William Carver is a reporter for the BBC.
He has been one for quite a few years, easily enough to be called one of the veterans with the media company and be rather proud of the distinction. His talent and gift was to sniff out the faint aroma of a good story and then dig and pry enough to turn the scent into an actual tasty morsel of interesting news to occupy a few minutes of the viewers and listeners his bosses needed informed.
Unfortunately, as he would find out in a meeting at the beginning of the first recorded adventure, being so senior had its drawbacks. For one huge thing, his experience and time served entitled him to decent earnings and the now apparently cash-strapped 'Beeb' was calling on its managers to pare the fat.
Not that Carver, described as a bespectacled man somewhere around sixty, thinning on top and heavy in the middle, would have thought of himself as fat, despite his waistline. But according to his editor, the bosses "want their people multi-platform these days ... journalists who can write the online piece, file the radio bulletin, do the TV two-way and be Tweeting and Facebooking as they go". Carver admitted to himself then that he understood about half of what his boss was saying.
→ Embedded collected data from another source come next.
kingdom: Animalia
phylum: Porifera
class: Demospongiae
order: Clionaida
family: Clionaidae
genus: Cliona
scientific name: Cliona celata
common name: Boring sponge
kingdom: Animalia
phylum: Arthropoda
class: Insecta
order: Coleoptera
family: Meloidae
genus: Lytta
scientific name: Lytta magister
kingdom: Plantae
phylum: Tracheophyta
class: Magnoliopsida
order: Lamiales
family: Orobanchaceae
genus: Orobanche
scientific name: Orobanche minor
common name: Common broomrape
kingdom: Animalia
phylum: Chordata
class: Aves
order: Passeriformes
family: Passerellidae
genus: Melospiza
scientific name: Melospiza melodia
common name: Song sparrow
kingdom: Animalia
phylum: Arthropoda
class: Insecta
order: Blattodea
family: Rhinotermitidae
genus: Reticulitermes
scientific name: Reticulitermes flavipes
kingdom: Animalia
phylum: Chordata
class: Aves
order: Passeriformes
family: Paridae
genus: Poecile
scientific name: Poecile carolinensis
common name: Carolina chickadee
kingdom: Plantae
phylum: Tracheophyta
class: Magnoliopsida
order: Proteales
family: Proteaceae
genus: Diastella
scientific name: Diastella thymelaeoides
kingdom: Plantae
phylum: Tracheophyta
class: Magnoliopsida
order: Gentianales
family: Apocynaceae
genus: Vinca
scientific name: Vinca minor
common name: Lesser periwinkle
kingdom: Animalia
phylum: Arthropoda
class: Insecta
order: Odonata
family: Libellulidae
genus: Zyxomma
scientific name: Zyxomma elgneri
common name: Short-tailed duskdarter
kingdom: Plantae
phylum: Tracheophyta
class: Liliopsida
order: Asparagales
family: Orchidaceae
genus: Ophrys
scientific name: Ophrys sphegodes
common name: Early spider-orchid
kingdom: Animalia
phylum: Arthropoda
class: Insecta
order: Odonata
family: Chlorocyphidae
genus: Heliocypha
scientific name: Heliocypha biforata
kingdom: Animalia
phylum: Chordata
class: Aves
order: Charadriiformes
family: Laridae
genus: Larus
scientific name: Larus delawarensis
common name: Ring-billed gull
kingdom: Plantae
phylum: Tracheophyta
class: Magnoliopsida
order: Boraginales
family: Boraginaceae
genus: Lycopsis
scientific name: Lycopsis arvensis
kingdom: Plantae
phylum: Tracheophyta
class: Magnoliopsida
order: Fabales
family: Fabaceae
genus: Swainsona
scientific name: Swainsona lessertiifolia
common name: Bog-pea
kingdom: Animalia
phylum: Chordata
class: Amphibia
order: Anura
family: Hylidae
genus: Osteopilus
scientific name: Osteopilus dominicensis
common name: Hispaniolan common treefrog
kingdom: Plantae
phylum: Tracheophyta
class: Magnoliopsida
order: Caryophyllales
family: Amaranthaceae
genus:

As is mentioned elsewhere, Carver was "an analogue man in a digital world".
This then is the Carver we will follow, a man still wanting to find the good story in war zones around the world and report on them to the best of his considerable abilities but also a man knowing that his days of doing that were reaching an end. Before they were gone for good for him, though, Carver would be constantly looking for those international locales where intrigue was strong enough to make a story interesting enough to be told.